Counsel cannot be found ineffective for failing to assert a meritless claim. Commonwealth v. Hubbard, 472 Pa. 259, 372 A.2d 687 (1977). Therefore, in evaluating whether trial counsel was ineffective, the lower court will determine whether the confession was voluntary or involuntary. If it is determined to have been voluntary, counsel was not ineffective in failing to move for its suppression and appellant may be resentenced. He may appeal from that judgment of sentence.
If the statement is determined to have been involuntary, the court will determine whether counsel had a reasonable basis for failing to move for its suppression. Although in view of the defense presented at trial it seems very unlikely that a reasonable basis existed for trial counsel's actions, this may have been a tactical decision and we believe that counsel should have an opportunity to explain his failure to request a Jackson-Denno hearing. If it is determined that counsel did not have a reasonable basis for his decision, appellant will be granted a new trial at which the confession will be inadmissible. If it is determined that counsel acted pursuant to a reasonable basis, appellant may be resentenced and he may appeal from that judgment of sentence.

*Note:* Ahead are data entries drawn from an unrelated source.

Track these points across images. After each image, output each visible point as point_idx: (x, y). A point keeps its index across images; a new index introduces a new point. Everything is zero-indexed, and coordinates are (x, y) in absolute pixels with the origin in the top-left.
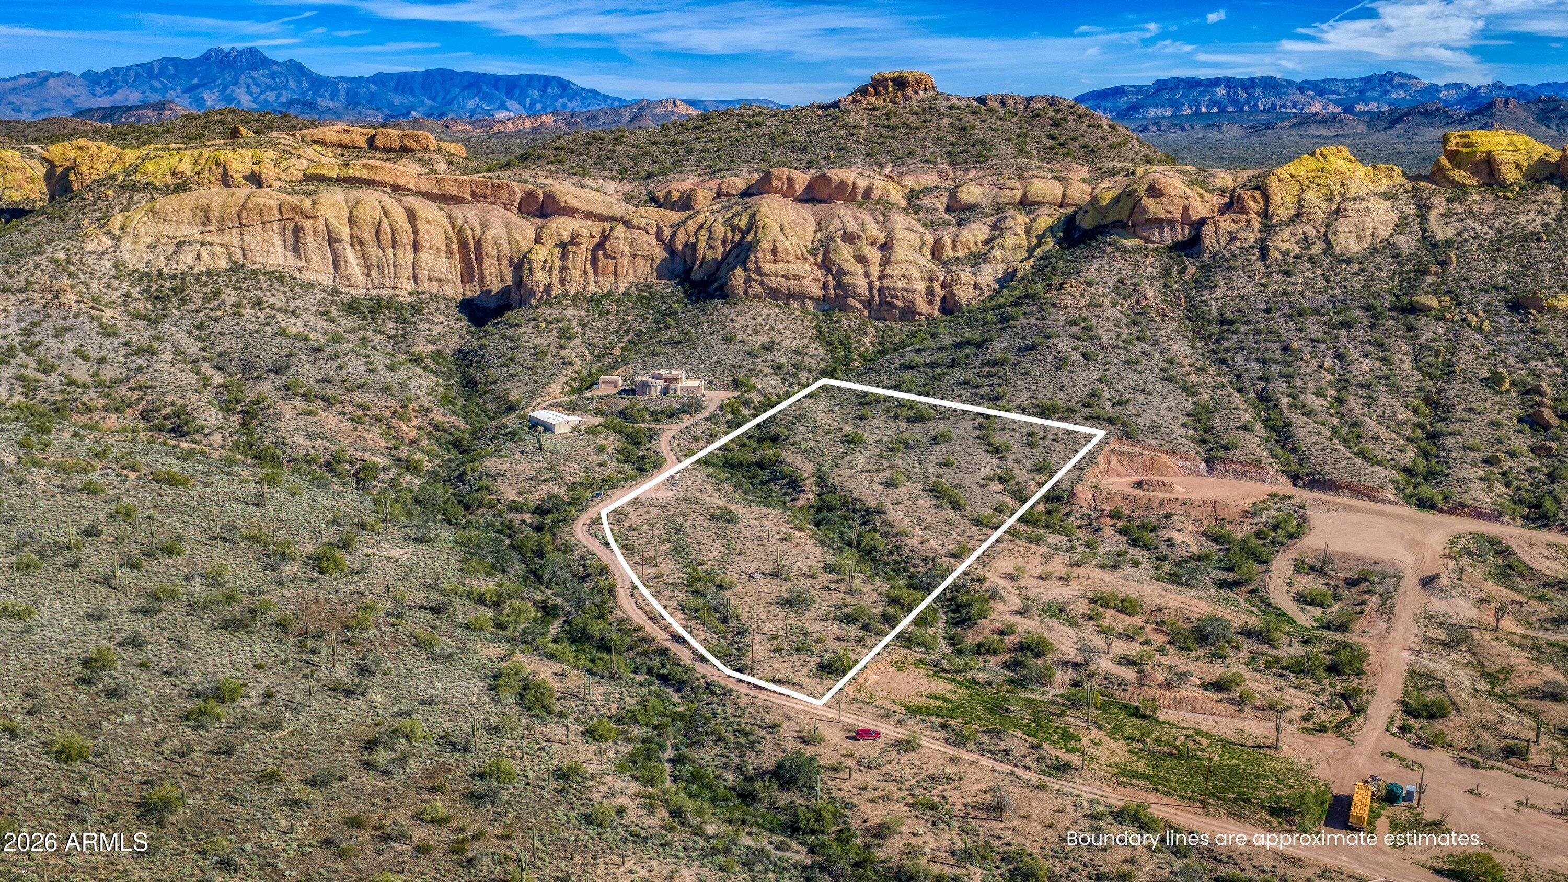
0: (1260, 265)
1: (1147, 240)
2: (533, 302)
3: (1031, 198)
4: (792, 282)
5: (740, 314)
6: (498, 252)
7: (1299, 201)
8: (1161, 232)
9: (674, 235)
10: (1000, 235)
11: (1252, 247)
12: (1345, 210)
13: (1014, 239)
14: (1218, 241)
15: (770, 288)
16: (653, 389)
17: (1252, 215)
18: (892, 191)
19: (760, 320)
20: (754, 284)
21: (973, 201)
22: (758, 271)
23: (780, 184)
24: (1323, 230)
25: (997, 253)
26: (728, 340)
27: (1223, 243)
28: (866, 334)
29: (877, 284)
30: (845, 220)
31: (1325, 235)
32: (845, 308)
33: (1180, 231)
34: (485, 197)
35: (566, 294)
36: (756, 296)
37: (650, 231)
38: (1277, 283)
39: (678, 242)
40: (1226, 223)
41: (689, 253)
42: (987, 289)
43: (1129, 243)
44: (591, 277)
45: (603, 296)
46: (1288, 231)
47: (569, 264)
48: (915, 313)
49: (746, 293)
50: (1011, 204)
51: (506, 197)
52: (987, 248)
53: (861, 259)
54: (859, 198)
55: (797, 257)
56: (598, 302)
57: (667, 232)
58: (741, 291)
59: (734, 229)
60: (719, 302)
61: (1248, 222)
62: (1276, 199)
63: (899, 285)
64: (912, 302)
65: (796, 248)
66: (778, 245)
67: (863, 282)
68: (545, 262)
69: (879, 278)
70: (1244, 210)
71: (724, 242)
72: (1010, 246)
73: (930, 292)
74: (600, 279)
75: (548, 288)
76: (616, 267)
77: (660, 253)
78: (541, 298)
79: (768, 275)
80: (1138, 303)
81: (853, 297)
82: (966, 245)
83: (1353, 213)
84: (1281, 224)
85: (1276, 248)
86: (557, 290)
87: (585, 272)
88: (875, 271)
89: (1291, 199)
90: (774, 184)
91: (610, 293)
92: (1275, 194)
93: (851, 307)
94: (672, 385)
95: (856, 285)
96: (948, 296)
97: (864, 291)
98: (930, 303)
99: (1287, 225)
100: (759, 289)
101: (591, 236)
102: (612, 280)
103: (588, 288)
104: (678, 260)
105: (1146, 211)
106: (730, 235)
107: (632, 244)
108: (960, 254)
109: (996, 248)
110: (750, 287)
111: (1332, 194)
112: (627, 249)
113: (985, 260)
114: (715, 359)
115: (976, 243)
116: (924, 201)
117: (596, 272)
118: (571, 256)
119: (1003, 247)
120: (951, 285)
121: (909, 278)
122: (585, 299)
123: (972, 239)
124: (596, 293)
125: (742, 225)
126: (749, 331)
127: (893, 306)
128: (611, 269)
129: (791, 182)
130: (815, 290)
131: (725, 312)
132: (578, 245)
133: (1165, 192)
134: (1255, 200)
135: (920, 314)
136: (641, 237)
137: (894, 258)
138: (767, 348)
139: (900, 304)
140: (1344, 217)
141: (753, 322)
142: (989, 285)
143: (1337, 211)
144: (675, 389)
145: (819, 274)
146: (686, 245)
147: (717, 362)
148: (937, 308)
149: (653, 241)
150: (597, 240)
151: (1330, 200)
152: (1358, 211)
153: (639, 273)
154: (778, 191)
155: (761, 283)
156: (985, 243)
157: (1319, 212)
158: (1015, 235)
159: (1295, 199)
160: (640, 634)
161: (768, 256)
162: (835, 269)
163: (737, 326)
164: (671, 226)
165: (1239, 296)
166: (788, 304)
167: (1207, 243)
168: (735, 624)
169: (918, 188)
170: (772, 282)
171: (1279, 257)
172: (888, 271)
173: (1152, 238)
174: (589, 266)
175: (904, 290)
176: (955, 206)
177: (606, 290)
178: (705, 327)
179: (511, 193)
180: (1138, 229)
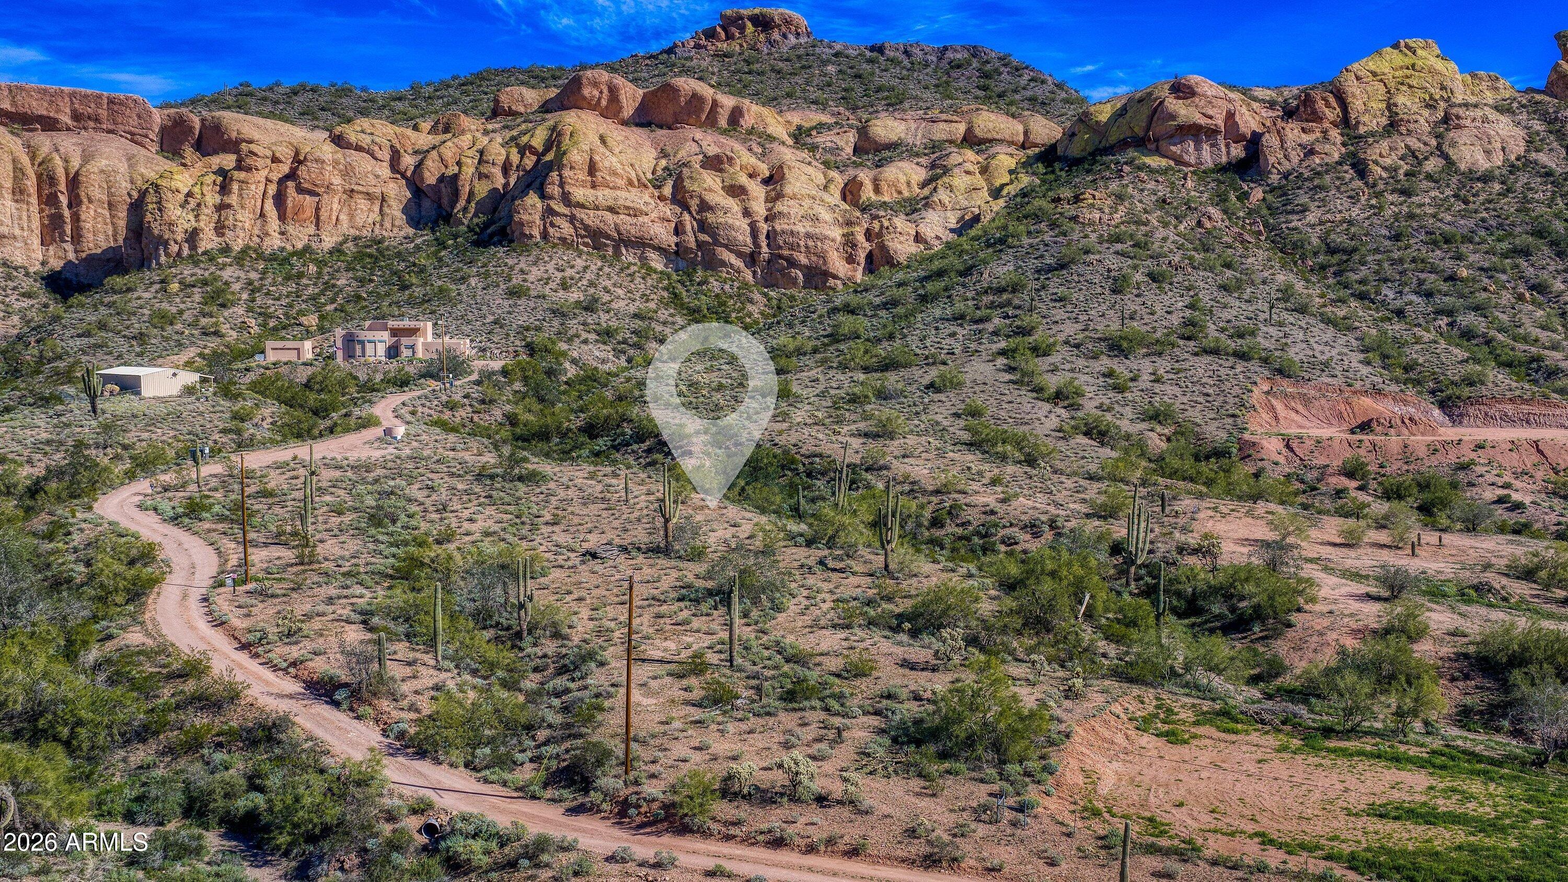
0: (1358, 183)
1: (1179, 161)
2: (163, 259)
3: (979, 132)
4: (622, 219)
5: (535, 263)
6: (110, 194)
7: (1389, 107)
8: (1198, 148)
9: (419, 166)
10: (944, 173)
11: (1340, 163)
12: (1458, 117)
13: (967, 178)
14: (1286, 157)
15: (586, 227)
16: (369, 348)
17: (1326, 125)
18: (770, 120)
19: (569, 272)
20: (558, 221)
21: (894, 138)
22: (566, 199)
23: (596, 93)
24: (1434, 142)
25: (943, 195)
26: (515, 293)
27: (1295, 160)
28: (751, 301)
29: (764, 227)
30: (704, 144)
31: (1439, 147)
32: (712, 264)
33: (1223, 149)
34: (97, 120)
35: (226, 250)
36: (563, 240)
37: (379, 154)
38: (1393, 205)
39: (427, 174)
40: (1293, 132)
41: (445, 191)
42: (937, 242)
43: (1154, 161)
44: (274, 223)
45: (295, 253)
46: (1385, 144)
47: (233, 199)
48: (826, 275)
49: (545, 235)
50: (951, 142)
51: (134, 121)
52: (926, 191)
53: (736, 191)
54: (723, 122)
55: (630, 183)
56: (285, 261)
57: (408, 161)
58: (536, 232)
59: (523, 150)
60: (501, 251)
61: (1325, 132)
62: (1357, 104)
63: (800, 228)
64: (823, 256)
65: (629, 169)
66: (597, 158)
67: (743, 224)
68: (189, 194)
69: (766, 219)
70: (1317, 117)
71: (506, 168)
72: (963, 187)
73: (850, 242)
74: (290, 229)
75: (193, 236)
76: (318, 209)
77: (398, 193)
78: (179, 254)
79: (582, 206)
80: (1199, 224)
81: (726, 246)
82: (893, 185)
83: (1468, 123)
84: (1372, 134)
85: (1376, 162)
86: (209, 241)
87: (262, 215)
88: (759, 208)
89: (1378, 106)
90: (587, 91)
91: (307, 249)
92: (1354, 96)
93: (723, 264)
94: (405, 341)
95: (731, 227)
96: (876, 253)
97: (743, 236)
98: (850, 260)
99: (1382, 136)
100: (567, 229)
101: (275, 160)
102: (312, 230)
103: (267, 242)
104: (426, 203)
105: (1173, 117)
106: (515, 158)
107: (347, 172)
108: (886, 199)
109: (941, 190)
110: (552, 225)
111: (1431, 98)
112: (337, 181)
113: (927, 205)
114: (490, 318)
115: (908, 184)
116: (818, 140)
117: (282, 217)
118: (235, 187)
119: (951, 188)
120: (880, 235)
121: (815, 219)
122: (261, 256)
123: (903, 179)
124: (282, 249)
125: (538, 141)
126: (553, 285)
127: (792, 263)
128: (309, 212)
129: (613, 91)
130: (663, 234)
131: (510, 262)
132: (249, 169)
133: (1198, 90)
134: (1328, 105)
135: (835, 277)
136: (362, 162)
137: (788, 190)
138: (590, 307)
139: (803, 259)
140: (1458, 127)
141: (559, 275)
142: (938, 238)
143: (1446, 119)
144: (412, 347)
145: (667, 210)
146: (442, 178)
147: (495, 322)
148: (860, 269)
149: (385, 171)
150: (285, 169)
151: (1431, 105)
152: (1474, 120)
153: (359, 221)
154: (593, 106)
155: (572, 219)
156: (923, 185)
157: (1422, 120)
158: (968, 173)
159: (1383, 105)
160: (190, 686)
161: (582, 176)
162: (694, 204)
163: (531, 278)
164: (416, 152)
165: (1344, 221)
166: (617, 254)
167: (1272, 160)
168: (550, 647)
169: (807, 125)
170: (590, 218)
171: (1384, 175)
172: (780, 207)
173: (1186, 157)
174: (269, 206)
175: (808, 236)
176: (867, 145)
177: (299, 246)
178: (473, 282)
179: (144, 116)
180: (1163, 144)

Finally, appellant argues that the sentence imposed by the trial judge was excessive. Since we have vacated the sentence, we do not need to address that issue. However, since the lower court may have occasion to resentence appellant, we believe that a few words on the subject of restitution are in order.
[ 299 Pa. Super. Page 285]
The court's concern that a victim be fully compensated for a crime should not overshadow its concomitant duty to promote the defendant's rehabilitation. Therefore, a court must make sure that the amount of restitution awarded does not exceed the defendant's ability to pay. Commonwealth v. Fuqua, 267 Pa. Super. 504, 508-9, 407 A.2d 24, 26 (1979). Since an order of restitution is a sentence, it must be supported by the record. Therefore, the extent of the injury suffered, the defendant's ability to pay for it, and the type of payment, lump sum or installments that will best serve the needs of the victim and the capabilities of the defendant must all be considered on the record. Commonwealth v. Fuqua, 267 Pa. Super. at 510, 407 A.2d at 27.
*fn1 This case was assigned to the writer on January 5, 1982.